Last August—more than a decade after police raided Pickton’s property, sparking the largest police crime scene investigation in Canadian history—came an unexpected shock for Pineault. Accompanied by an apology from the Coroner;s Service, she learned the RCMP had her daughter’s partial skeletal remains in storage until 2010, when they transferred them to the coroner.

“They just repeated over and over that it was an oversight,” Pineault said, tearfully, in the offices of the Union of B.C. Indian Chiefs. “She should have been at home years and years and years ago. To be told that there’s only DNA evidence found, to accept that, to live with that, and to know that you’re not going to have justice because of that—and to find out 11 years later they did indeed have evidence, it’s just not acceptable.”

The provincial coroner’s service apologized to Pineault for the delay, but in a statement to media said the remains are not considered new evidence because they were part of the initial investigation of Pickton’s Port Coquitlam property.

The “sole issue,” the statement read, “is the unfortunate delay in returning the remains to the family of Ms. Lane … The BC Coroners Service regrets it cannot explain this delay, as none of the current senior management team were in their positions at the time, and those who were involved are no longer employed by the BC Coroners Service.” The province’s justice ministry did not respond to an request for comment Wednesday.

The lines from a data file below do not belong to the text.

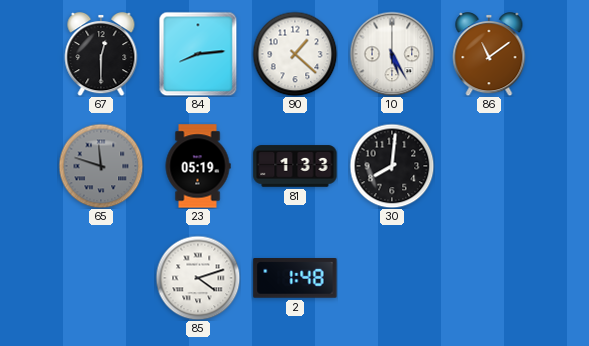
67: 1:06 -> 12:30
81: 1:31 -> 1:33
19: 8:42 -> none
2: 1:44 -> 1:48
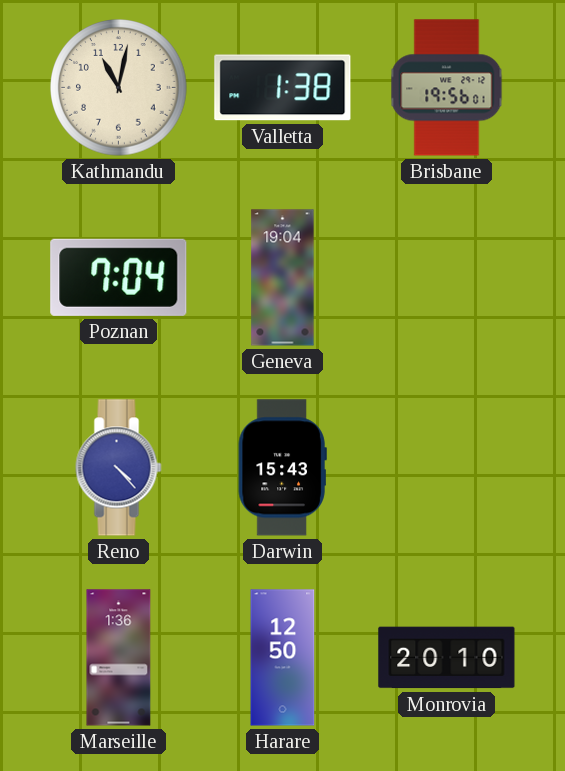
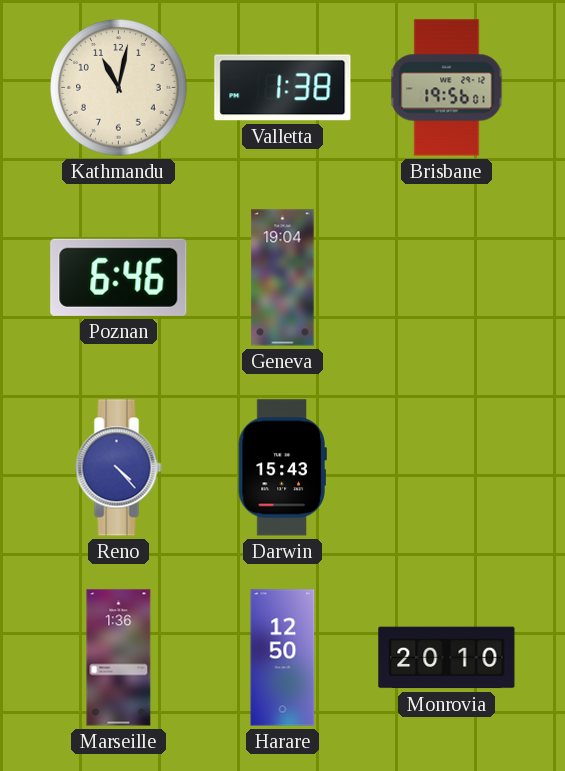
Poznan: 7:04 -> 6:46
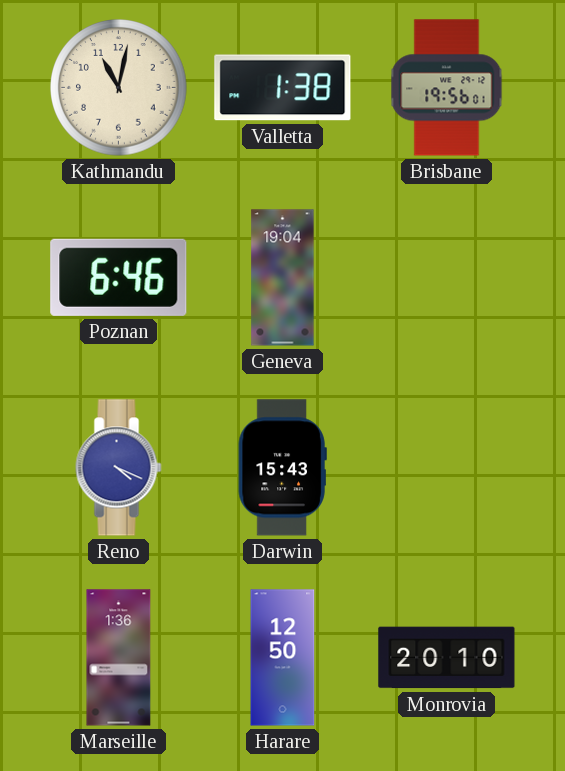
Reno: 4:23 -> 4:19
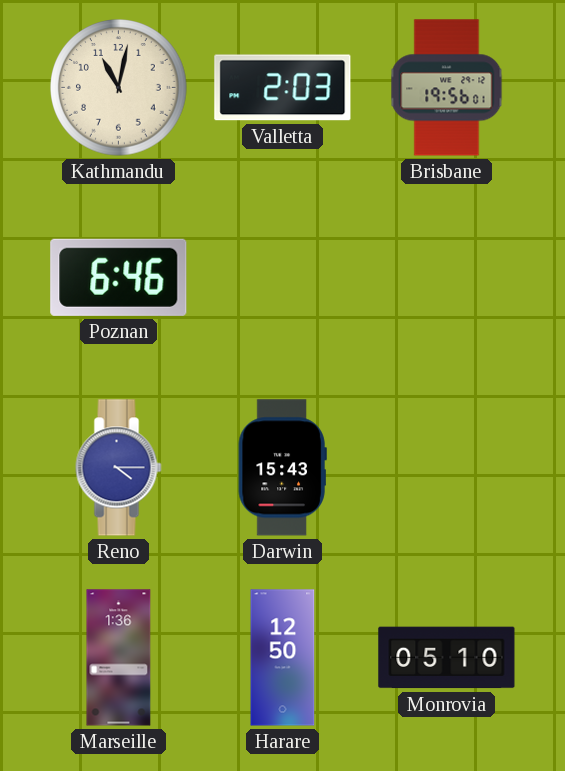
Valletta: 1:38 -> 2:03
Geneva: 19:04 -> none
Reno: 4:19 -> 4:15
Monrovia: 20:10 -> 05:10
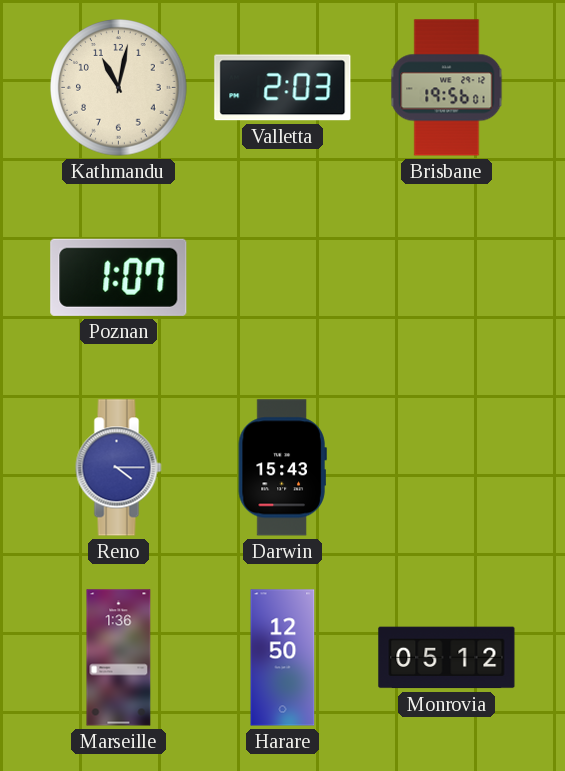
Poznan: 6:46 -> 1:07
Monrovia: 05:10 -> 05:12
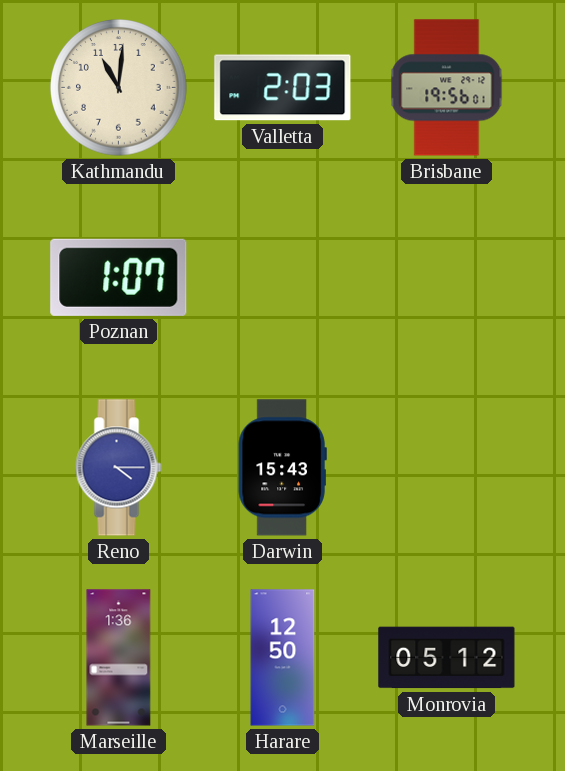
Kathmandu: 11:02 -> 11:01
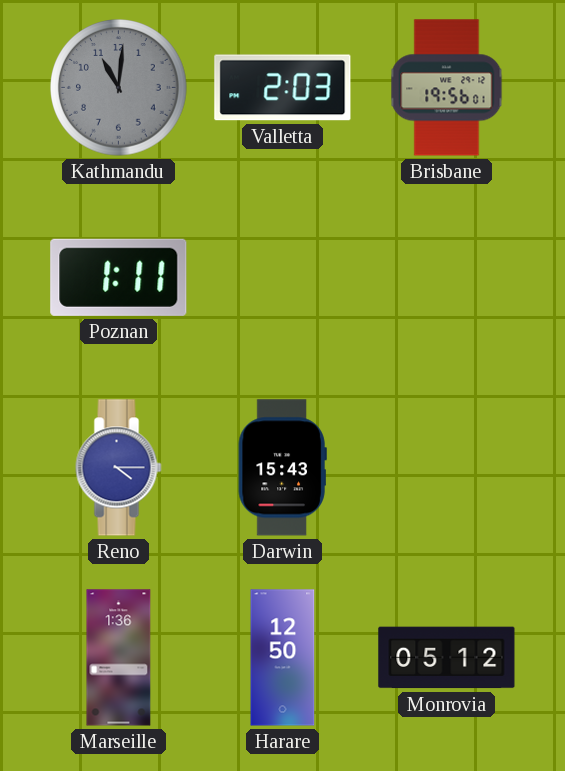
Kathmandu dial: cream -> grey
Poznan: 1:07 -> 1:11
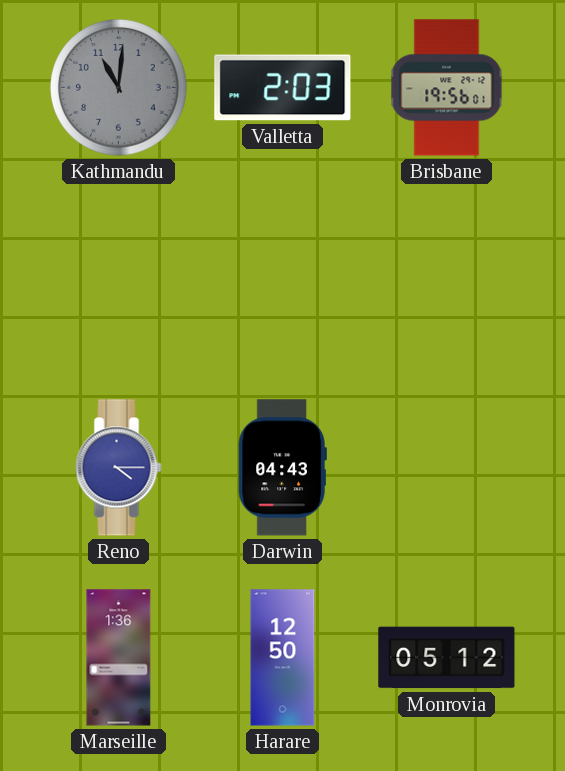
Poznan: 1:11 -> none
Darwin: 15:43 -> 04:43
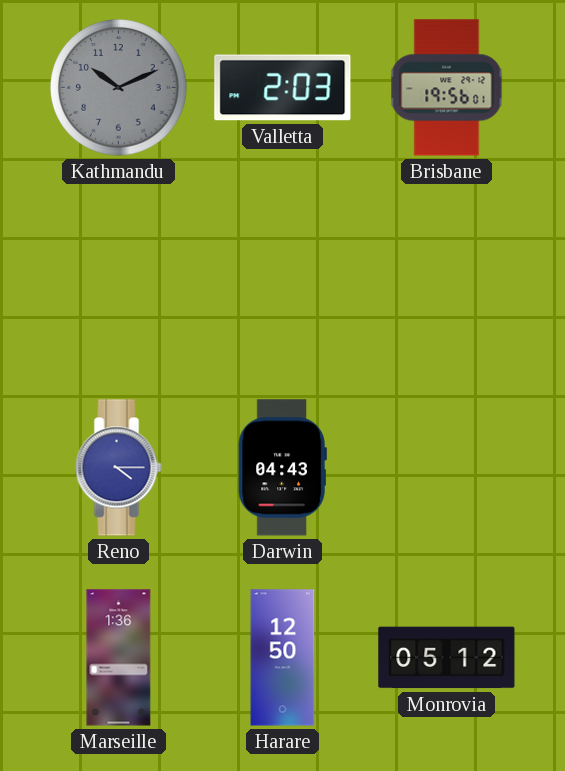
Kathmandu: 11:01 -> 10:11
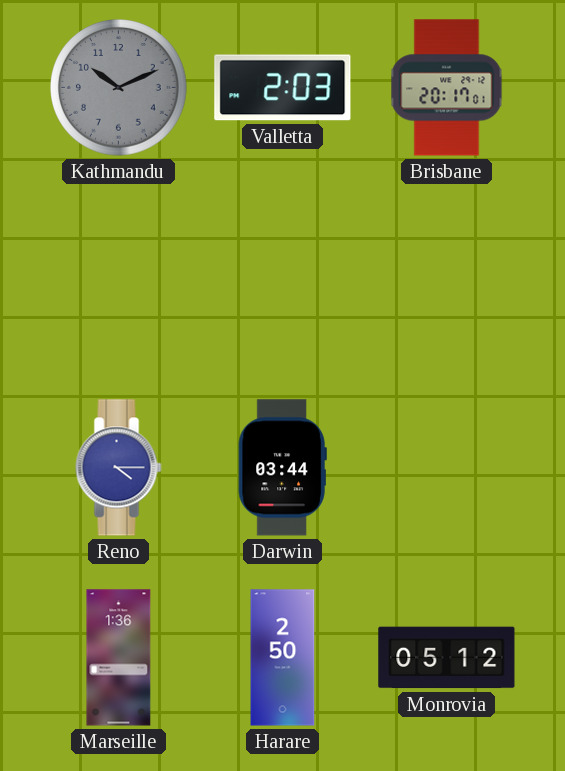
Brisbane: 19:56 -> 20:17
Darwin: 04:43 -> 03:44
Harare: 12:50 -> 2:50
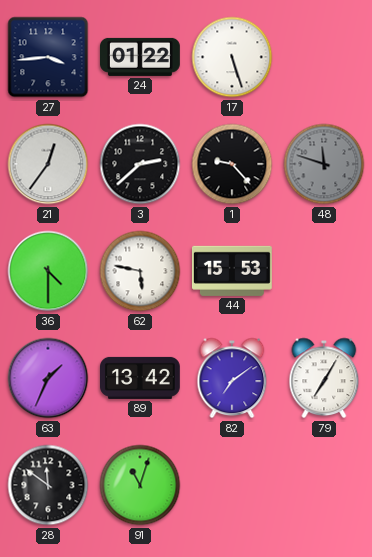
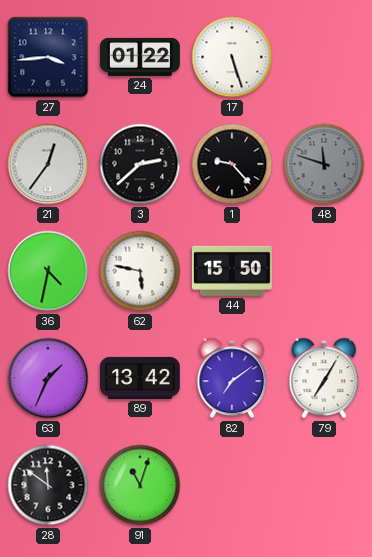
36: 4:30 -> 4:32
44: 15:53 -> 15:50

In late 2011, the province launched a Missing Women’s Commission of Inquiry. More than a year later, it released a scathing report citing “critical police failures,” and racism and sexism, that hampered dozens of B.C. missing person cases.

Last year, the BC Liberal government announced it would invest $5 million towards implementing the inquiry’s recommendations and compensating victims’ families, but many advocates remain critical of what they call an inadequate response and unaddressed recommendations.

At Wednesday’s press conference, several organizations reissued their calls for a national public inquiry into what the RCMP admitted last year are more than 1,200 missing or murdered Aboriginal women’s cases across the country.

“I want justice for my daughter and grandson who’s lived his entire life without a mother,” Pineault said. “… I have no answers at all. That’s what I’m seeking.”